I must admit, I did not care for Bring Me The Head of Alfredo Garcia, finding it less provocative as an artwork by the master than mere foreshadowing to where our present-day movie culture has devolved; celebrating the ‘new normalcy’ as the morally downtrodden perish under the weight of their own imploding societal decay. Peckinpah’s thought process herein isn’t profound: just shady and un-glamorous. The death of Bennie isn’t a surprise. It’s expected, yet neither satisfactory (as in ‘it serves him right, he deserved it!’) nor compelling (bittersweet, yet somehow fitting to what began as a presumably Shakespearean-styled revenge/tragedy).
I’ll just go on record stating that I’ve grown weary and bored with movies where the actual norm in our society (the basically good person attempting to better themselves – if not the world around them) has been unceremoniously thrown under the proverbial bus; neither concretely represented or, in fact, even acknowledged in token reference as still existing. Even as a precursor to just how far we have since slipped down this proverbial rabbit hole, I still cannot get excited about this movie in any way that would make me want to recommend it to anyone who isn’t planning a Columbine-style assault on their neighborhood. Bring Me The Head of Alfredo Garcia is a merciless tale of obnoxious, frightened and filthy people reacting in dreadful, anxious and socially-repellent ways. To what purpose and what end? I give up. Just bring me an Aspirin. I have a headache.
MGM/Fox’s Blu-ray via Twilight Time’s Limited Edition series really hasn’t afforded this movie the necessary upgrade it requires. Yes, the image is significantly brighter than the old DVD, and yes – color fidelity considerably improves, as does sharpness and contrast. Bring Me The Head of Alfredo Garcia was shot ‘quick and dirty’ on a rather modest budget, according Sam Peckinpah’s usual zeal for capturing grittier images. We can accept that. What is entirely unacceptable is the barrage of age-related dirt, scratches and even a hair caught in the lower right hand corner of the frame during the opening sequence; all imperfections that ought to have been digitally removed before porting the image onto disc. The darker sequences show far more of this damage; as inside El Jefe’s hacienda, where the age-related anomalies are considerably distracting.

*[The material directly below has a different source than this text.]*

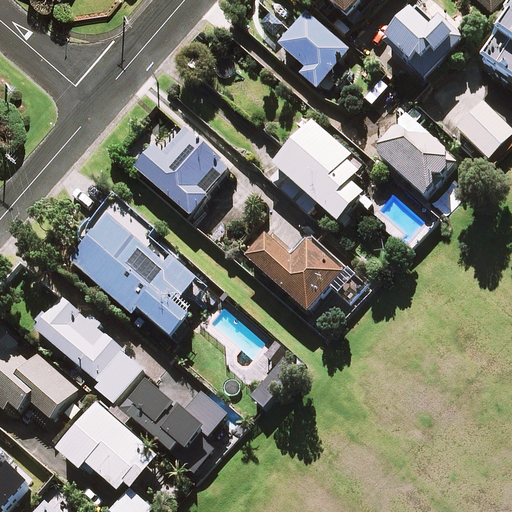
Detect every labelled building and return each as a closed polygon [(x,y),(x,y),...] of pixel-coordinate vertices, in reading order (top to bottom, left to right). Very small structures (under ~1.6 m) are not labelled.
[(368,0),(328,0),(351,20),(368,0)] [(468,43),(422,0),(418,0),(405,15),(413,22),(389,48),(429,85),(468,43)] [(476,0),(495,17),(511,0),(476,0)] [(511,23),(486,65),(511,81),(511,14),(508,21),(511,23)] [(324,93),(325,94),(326,94),(327,94),(328,94),(330,94),(331,94),(332,94),(333,93),(334,92),(335,92),(335,91),(336,90),(336,88),(336,87),(340,90),(352,76),(343,68),(353,56),(311,18),(295,36),(294,35),(292,35),(291,35),(289,35),(288,36),(287,36),(286,37),(285,38),(284,40),(284,41),(283,42),(283,44),(283,45),(284,46),(284,48),(283,49),(309,72),(303,78),(321,94),(323,92),(324,93)] [(400,100),(387,87),(370,105),(384,118),(400,100)] [(511,140),(511,132),(485,106),(460,131),(491,162),(511,140)] [(459,166),(411,121),(379,155),(427,200),(459,166)] [(355,161),(315,126),(277,170),(341,226),(366,198),(353,187),(362,177),(350,166),(355,161)] [(183,139),(174,131),(139,171),(193,219),(235,171),(190,132),(183,139)] [(463,201),(450,188),(430,210),(443,222),(463,201)] [(171,271),(113,220),(74,264),(135,318),(141,311),(175,341),(194,320),(183,310),(204,286),(178,263),(171,271)] [(299,262),(272,238),(251,262),(313,316),(335,291),(354,308),(369,292),(315,243),(299,262)] [(118,406),(146,374),(98,332),(104,326),(69,296),(38,331),(102,387),(100,390),(118,406)] [(21,347),(0,328),(0,406),(16,420),(26,409),(49,429),(80,393),(39,357),(31,365),(16,352),(21,347)] [(300,375),(286,362),(272,350),(265,359),(279,371),(253,399),(268,412),(300,375)] [(154,381),(126,413),(201,479),(248,425),(207,390),(188,411),(154,381)] [(161,460),(101,409),(62,454),(85,474),(90,467),(122,494),(129,485),(135,491),(161,460)] [(17,489),(0,473),(0,511),(5,508),(8,511),(24,511),(39,496),(23,482),(17,489)] [(114,511),(153,511),(154,511),(147,505),(135,494),(132,492),(114,511)]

I also had a problem with the new DTS mono cutting in and out during several key scenes and rendering dialogue virtually inaudible. Twilight Time has jam-packed this disc with considerable extras; two audio commentaries – both featuring TT’s Nick Redman, accompanied on one by Gordon T. Dawson, and on the other, by Paul Seydor, biographer Garner Simmons and David Weddle. Passion and Poetry is a nearly forty minute ‘making of’ with surviving cast and crew and Peckinpah’s daughter affectionately waxing about their memories of Sam. There’s also a featurette on The Writer’s Journey with biographer, Simmons explaining his ongoing relationship with Peckinpah, plus vintage junkets showing the director hard at work in Mexico, TV spots and a theatrical trailer. Bottom line: for those who are fans of either Peckinpah’s work in general or this movie in particular, Bring Me The Head of Alfredo Garcia on Blu-ray is only a so-so experience.